One cold, snowy, winter day on the frozen lake outside his home in Nova Scotia, an American from Keuka Lake named M. Curtis took off, flew and steered the Silver Dart for one mile, and landed safely. A kinescope of that historic event exists, and we had it in our possession. It was very important to the creatives that we fold the real footage into our film. But how?

Turns out that a burly Scotsman whose name I can’t recall had spent thirty years of his life building an exact replica of the Silver Dart, which was now housed in the Bell Museum in Baddeck (which also shows our movie on a continuous loop). We asked him if we could “borrow” the plane, and he agreed.

Our idea was to tow the plane across the frozen ice, and then cut to the actual footage of the actual flight. The problem was, how do we match the weather and the conditions. The universe interceded. On the scheduled morning, I awakened to snow. The exact type of day, the exact amount of snow, on the exact frozen lake where the Dart took off.

The entire town of Baddeck stood on the lake as we prepared. Bell was and is a huge source of pride to these proud people. The man who built the replica, front and center.

We did a few rehearsals of towing the plane over the ice. At one point the stuntman pulled me aside and said that it felt like the plane wanted to take off (it had no engine). He told me that if we towed a little faster, the plane WOULD take off, and that would be a much more dramatic match to the existing footage. Then he would glide back down. Worked for me.

With three cameras rolling, we were ready for the scene. The snow was perfect. Everything was perfect. And down the ice we went. The Silver Dart, as predicted, lifted off. And then went a little higher. And then went higher still. The towing truck stopped. The plane jerked a little to the right, caught a wind gust…AND PLUNGED HEADFIRST INTO THE ICE.

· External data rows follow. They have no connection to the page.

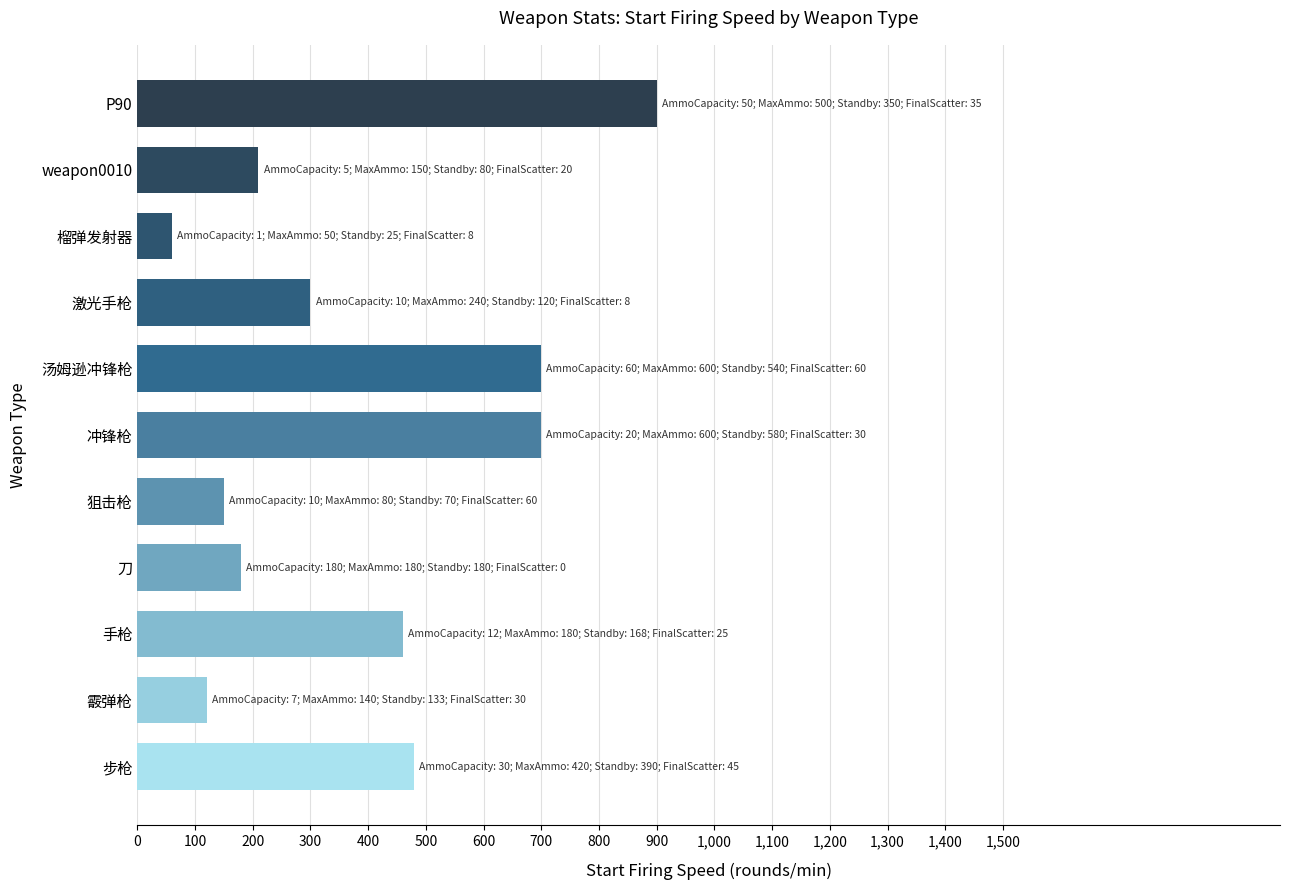

The chart shows a value of 700 at 冲锋枪. True or false?

True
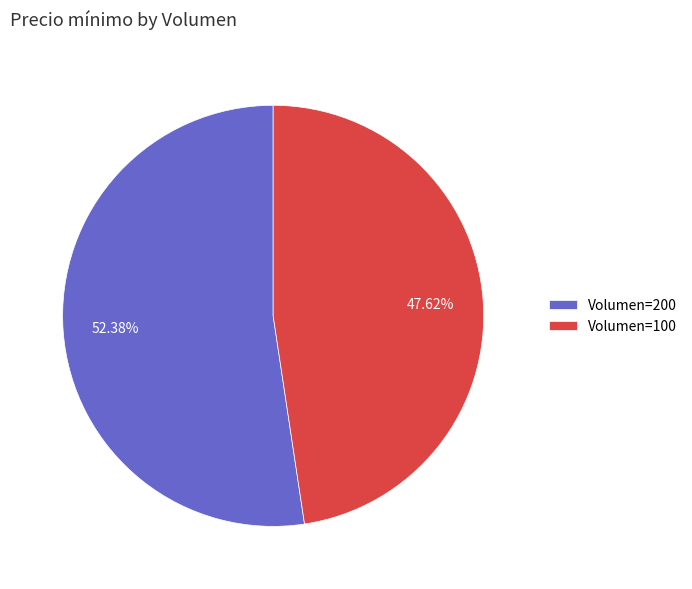

Which category has the smallest portion of the pie?

Volumen=100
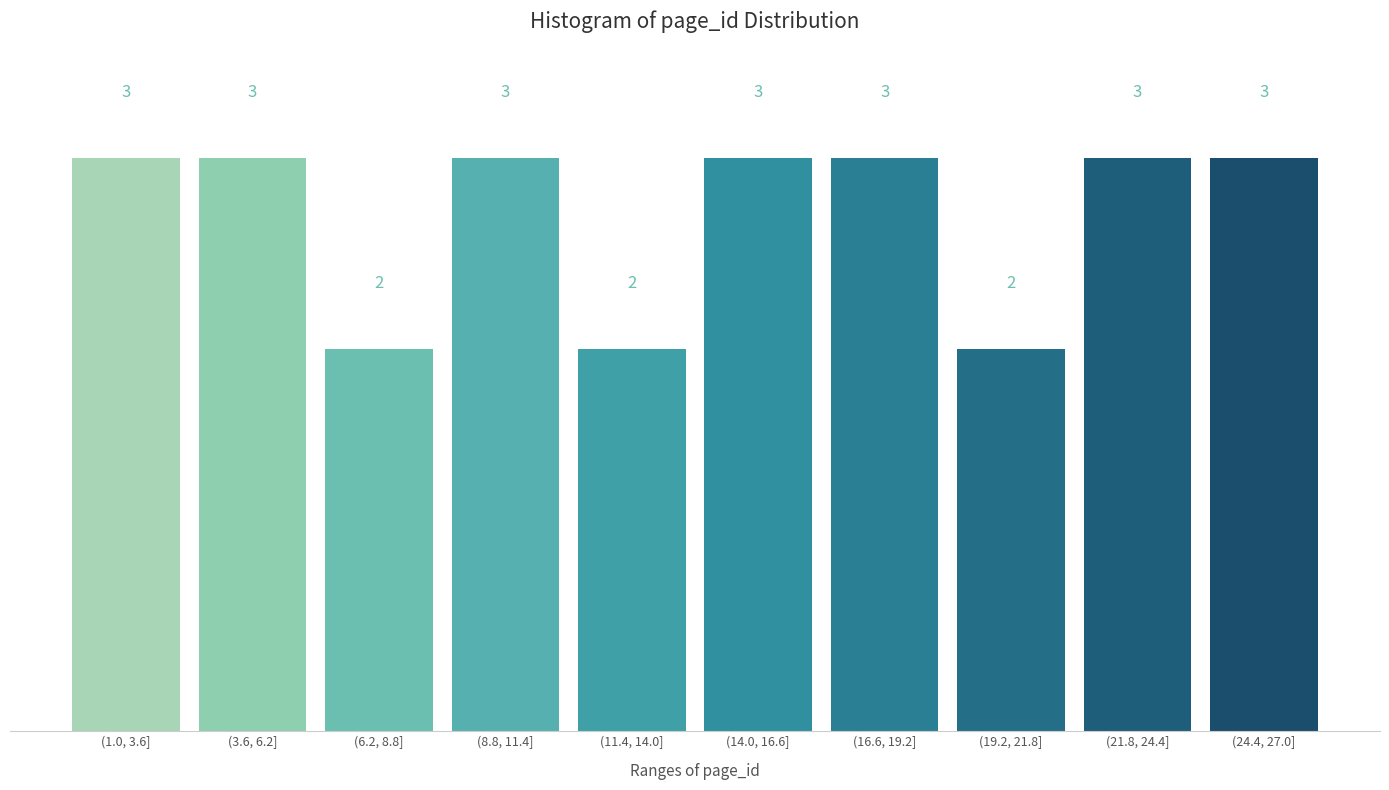

Reading left to right, what are all the values shown in this chart?

(1.0, 3.6]=3	(3.6, 6.2]=3	(6.2, 8.8]=2	(8.8, 11.4]=3	(11.4, 14.0]=2	(14.0, 16.6]=3	(16.6, 19.2]=3	(19.2, 21.8]=2	(21.8, 24.4]=3	(24.4, 27.0]=3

Catastrophe. This beautiful replica, a man’s life’s work was in pieces. The stuntman wasn’t moving. We rushed over as he eventually climbed from the wreckage with a grotesquely broken arm. He was smiling. Stuntmen are wired differently than the rest of us. “Did you get it? Did you get the shot.” Oh, yeah, we got it.

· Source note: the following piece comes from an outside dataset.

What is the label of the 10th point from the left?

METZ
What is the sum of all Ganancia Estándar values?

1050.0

I looked to the shore where hundreds of people stood in kind of disbelief. A lone snowmobile headed across the ice towards…me. I knew without knowing who was in that snowmobile. The man whose plane I just destroyed. I prepared my excuses, my apologies. I was ready to kneel down and take my beating (he was a Scotsman).

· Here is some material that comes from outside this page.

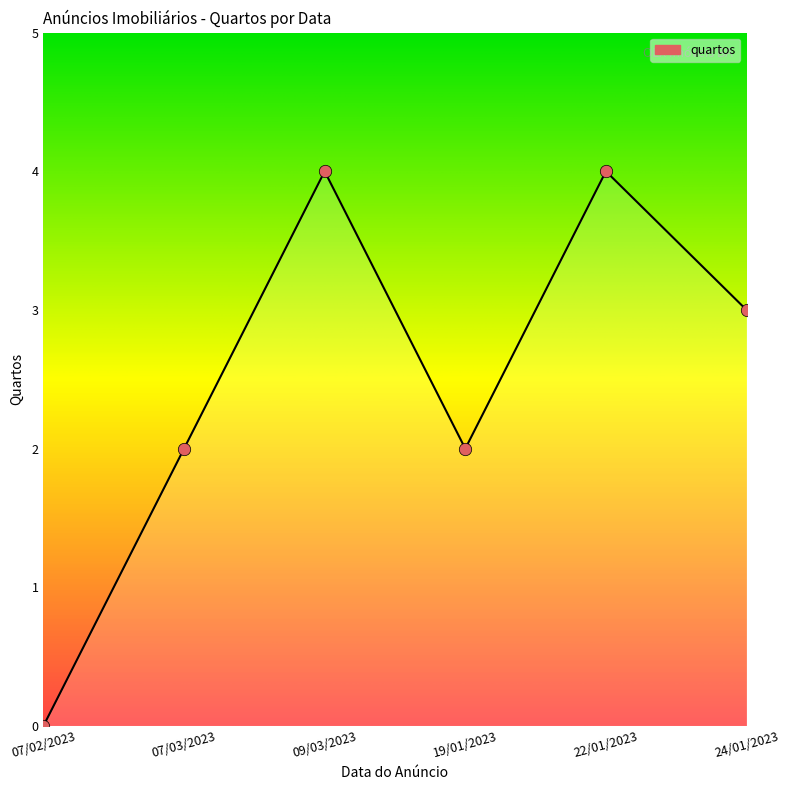

Which has a higher value, 07/02/2023 or 07/03/2023?

07/03/2023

The man arrived with tears in his eyes. Who could blame him? I mumbled my apologies. He said, “Forget about that. I can rebuild her in a year.” And then he said something that has stayed with me, everyone else who was there, and now you for the rest of time.

As he hugged me, he said…

SHE FLEW!!

Everything but the crash

4 thoughts on “She Flew!

  1. I have to clarify some of the statements reported in the article “She Flew.” It alludes that the Silver Dart was designed by Bell prior to the the Wright Bros Flyer and that the Wright Bros plane was somehow uncontrollable. The Silver Dart was built by the Aerial Experiment Association that Bell formed. The principal designer was a man named McCurdy. American Glenn Curtis developed the engine. The plane was built and flown in New York in 1909, six years after Kitty Hawk. The Wright Bros had been flying for several years by then with complete control. After it’s first flight, the Silver Dart was dismantled and delivered to Nova Scotia where it flew and became the first flight in Canada.